The most important attitude that can be formed is that of desire to go on learning. - John Dewey
You cannot teach today the same way you did yesterday to prepare students for tomorrow. - John Dewey
As we came to the end of the 21-22 school year, I find myself in a very reflective place. It was wonderful to rekindle some of our field trips and end-of-year experiences this year and I so enjoyed the last stretch of school. It was a busy (it always is!) end to the year, as we worked to finish things up, while also trying to just be present and enjoy the time with our students and one another. Although I always have a desire to have everything end smoothly with all loose ends ‘tied neatly in a bow’, I am comforted by the reality that there are some things out of our control and we need to take things one day (or often, one minute) at a time. Each June I am centered by the process of reflection, and the intentionality of making ‘action’ be connected and realized through the reflective process. As such, it is critical that we keep our mission, guiding lights, #willingnesstoadapt, tenets for our learners and community, and drive/goal for coherence to be at the forefront of thought, reflection and action…
- At the beginning of the year, I imagined…
- Over the course of the year, I learned…
- What do you/we hope our students will remember, 'take with them', and hold on to when they leave us all on Tuesday, June 21?
Tom Whitby's (@tomwhitby) words and thoughts on schools have served as key focal points for our learning community (Methods: Tradition vs. Relevance). Traditions and relevance are both important and critical for the institutions and cultures of school and learning. The key is making sure that the traditions are still relevant and that we allow and make room for ‘shades of gray’ (a balance of the two)...
Traditions
These posts are ones I have shared in the past as we mark the end of a year together - let’s hold on to them...
The Psychological Case for Adult Play Time
by Jared Keller in Pacific Standard
Keller shares information gained from psychologist Kathryn Hirsh-Pasek, director of Temple University’s Infant and Child Laboratory and author of Why They Need to Play More and Memorize Less, about the nature (and importance) of play time for adults. We should make sure we acknowledge this need and listen to it. It is an area of growth for me and I hope you can all help remind me of this need - not only during the summer, but throughout the school year as well.
Recent research has shown that people of all ages benefit from unstructured play time as a respite from the grind of daily life. According to research, play can relieve stress, boost creativity, improve brain function, and improve our relationships with other people by fostering trust with others.
There are three main characteristics that we tend to use when we talk about play: It’s voluntary in the sense that you’re not obligated to do it; it’s flexible and can be changed or manipulated, like Play-Doh for your life; and it’s enjoyable and fun.
Re-ignite the child inside! The stigma around play is there, but it's our job to fight back and understand that we all really love to play. I believe we’re on the verge of a revolution in how we balance work and play. Imagine a billion people pushing for play time, not in a frivolous way or a way that negates progress, but in a way that supplements and allows us to make even more progress. It's time to put play back into our lives.

*Dataset records*
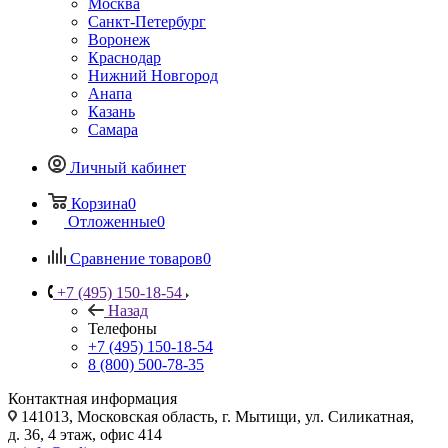
Москва
Санкт-Петербург
Воронеж
Краснодар
Нижний Новгород
Анапа
Казань
Самара
Личный кабинет
Корзина
0
Отложенные
0
Сравнение товаров
0
+7 (495) 150-18-54
Назад
Телефоны
+7 (495) 150-18-54
8 (800) 500-78-35
Контактная информация
141013, Московская область, г. Мытищи, ул. Силикатная,
д. 36, 4 этаж, офис 414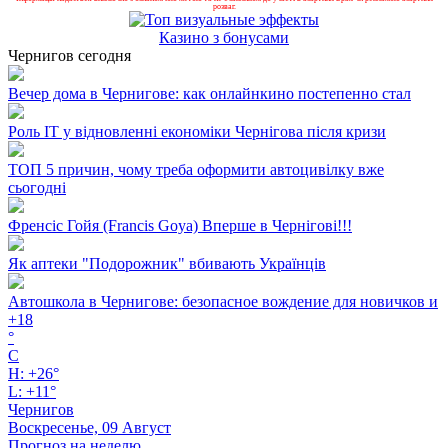
розваг.
Казино з бонусами
Чернигов сегодня
Вечер дома в Чернигове: как онлайнкино постепенно стал
Роль ІТ у відновленні економіки Чернігова після кризи
ТОП 5 причин, чому треба оформити автоцивілку вже
сьогодні
Френсіс Гойя (Francis Goya) Вперше в Чернігові!!!
Як аптеки "Подорожник" вбивають Українців
Автошкола в Чернигове: безопасное вождение для новичков и
+
18
°
C
H:
+
26°
L:
+
11°
Чернигов
Воскресенье, 09 Август
Прогноз на неделю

*What you will do*
1. Reproduce word for word the passage of the end-of-year reflection that begins at "Recent research has" and stops after "trust with others.".
2. Resume the end-of-year reflection on learning and play from the point where it stops.
The rows have no connection to the end-of-year reflection.

*Answers by task*
1.
Recent research has shown that people of all ages benefit from unstructured play time as a respite from the grind of daily life. According to research, play can relieve stress, boost creativity, improve brain function, and improve our relationships with other people by fostering trust with others.

2.
3 Things You Can Do This Summer to Be a Better Teacher in the Fall
by Elizabeth Stein in Education Week Teacher
Following the intent of the previous post, Stein highlights ways that we all can improve our practices this summer: Practice Mindfulness; Read, Reflect, Plan; Connect, Collaborate, Listen, and Share!
It doesn’t matter what grade or subjects you teach, how long you’ve been teaching, or where—there are three universal things that all educators can to do be a better teacher in the fall...The journey of becoming a better version of our teacher self is all about finding balance, joy, and opportunities to learn and collaborate. It’s an ongoing process that creates a spirited commitment that will no doubt guide our students to deepen their own relationship to learning.
Come Back Better
by Rebecca Mieliwocki in Education Week Teacher
This post reflects on the 'musings' of first-year teachers, expressing their thoughts on the first year of teaching as they look ahead to 'come back better' year 2. The ideas hold true for all of us - new teachers, veteran teachers, parents, and students. It reminds me that we are so incredibly fortunate to have the chance to renew and start again each school year. Let's be sure to take advantage of that.
Leave it to some first year teachers to perfectly sum up our work--work that is full of mistakes, miracles, and all the wonderful little ironies that fill our lives as teachers.
The beautiful dichotomy of our work means that while we are always striving for professional perfection, the complexities of the work and the children we spend our time with make it far too difficult to ever master completely the craft of teaching.
Wherever the next several summer weeks take you, make sure you take time to stop and rest. Let the lessons of the year sink in. Savor the successes and learn from your stumbles. Be kind to yourself; after all, you're a learner too. Immerse yourself in all the things you love to do that make you the kind of interesting person your students love to learn from. And when you come up for air, pick one thing about your teaching you'll improve for the year ahead. Then, come back better.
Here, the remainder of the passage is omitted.